== YOUR TASK ==
Extend the commentary on Thomas Hardy's poem "At Day-Close in November," picking up right after its last sentence.

Written by Martin Gallagher, 26th November 2018

The Reader’s Learning and Quality Leader, Katie Clark, shares her thoughts on this week’s Featured Poem, At Day-Close in November by Thomas Hardy.

There always seems to be a big shift between October, still mild, full of colour, alive with nature and the new novelty of burnt orange and reds creeping into the leaves, and November, where colour gives way to dampness, frost and fog. This is a great poem to take some time with as we head in to that difficult, darker time of year, when the 'day close' still takes us by surprise, creeping ever closer to midday. As it seems that the hours in the day shrink, how important to take a step back to reflect on the passing of time through the years, as well as the days.

As the daylight fades, the 'Beech leaves, that yellow the noon-time/Float past like specks in the eye' and trigger the memory of planting these same trees 'in my June time'. I love how the seasons of the year translate to seasons of life here. The full bloom of June leaves mirroring the energy of this younger life. As Hardy observes 'the children who ramble through here' full of the present, it makes me think about how looking back across the expanse of years and marking the changes also enables you to imagine a time when the landscape will look different again.

== DATASET EXCERPTS ==

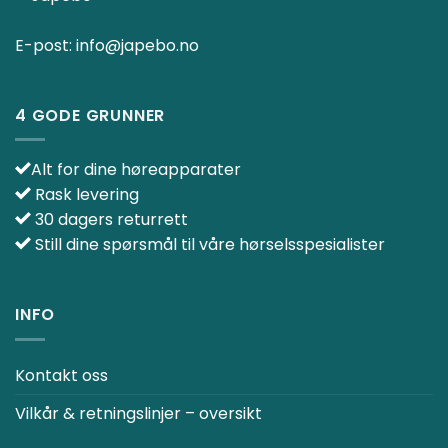
E-post:
info@japebo.no
4 GODE GRUNNER
Alt for dine høreapparater
Rask levering
30 dagers returrett
Still dine spørsmål til våre hørselsspesialister
INFO
Kontakt oss
Vilkår & retningslinjer – oversikt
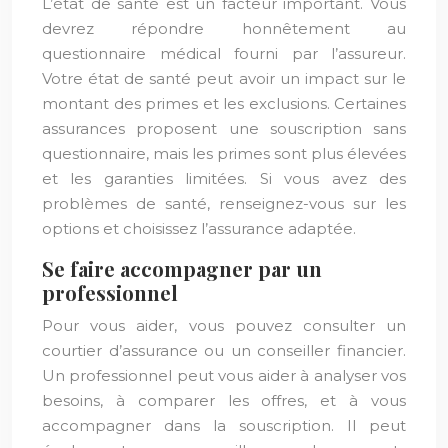
L’état de santé est un facteur important. Vous
devrez répondre honnêtement au
questionnaire médical fourni par l’assureur.
Votre état de santé peut avoir un impact sur le
montant des primes et les exclusions. Certaines
assurances proposent une souscription sans
questionnaire, mais les primes sont plus élevées
et les garanties limitées. Si vous avez des
problèmes de santé, renseignez-vous sur les
options et choisissez l’assurance adaptée.
Se faire accompagner par un
professionnel
Pour vous aider, vous pouvez consulter un
courtier d’assurance ou un conseiller financier.
Un professionnel peut vous aider à analyser vos
besoins, à comparer les offres, et à vous
accompagner dans la souscription. Il peut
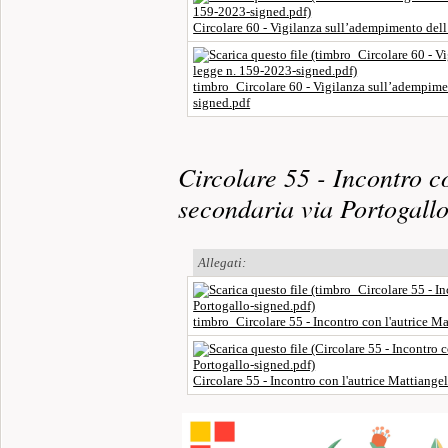
Circolare 60 - Vigilanza sull’adempimento dell
timbro_Circolare 60 - Vigilanza sull’adempimen
signed.pdf
Circolare 55 - Incontro c
secondaria via Portogall
Allegati:
timbro_Circolare 55 - Incontro con l'autrice M
Circolare 55 - Incontro con l'autrice Mattiange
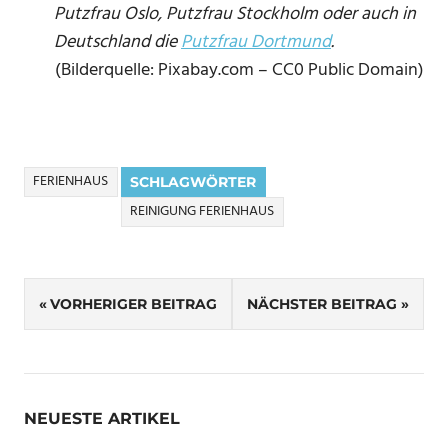
Putzfrau Oslo, Putzfrau Stockholm oder auch in
Deutschland die
Putzfrau Dortmund
.
(Bilderquelle: Pixabay.com – CC0 Public Domain)
FERIENHAUS
SCHLAGWÖRTER
REINIGUNG FERIENHAUS
Beitragsnavigation
VORHERIGER BEITRAG
NÄCHSTER BEITRAG
NEUESTE ARTIKEL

== RESPONSE AREA ==
'A time when no tall tress grew here,
A time when none will be seen.'

I love this forward and back movement, it feels at once melancholy and hopeful. Not content to look backwards only, but wanting to take in the full panoramic view of ongoing change, giving a nod to new life to come; Spring around the corner. It leaves me wondering about that time to come, though, 'when none will be seen.' Is there sadness in that? It feels like a loss, a change that leaves you with less. Or is that just the darkness of November creeping in and obscuring the trees, for a time?

At Day-Close in November

The ten hours' light is abating,
And a late bird wings across,
Where the pines, like waltzers waiting,
Give their black heads a toss.

Beech leaves, that yellow the noon-time,
Float past like specks in the eye;
I set every tree in my June time,
And now they obscure the sky.

And the children who ramble through here
Conceive that there never has been
A time when no tall trees grew here,
That none will in time be seen.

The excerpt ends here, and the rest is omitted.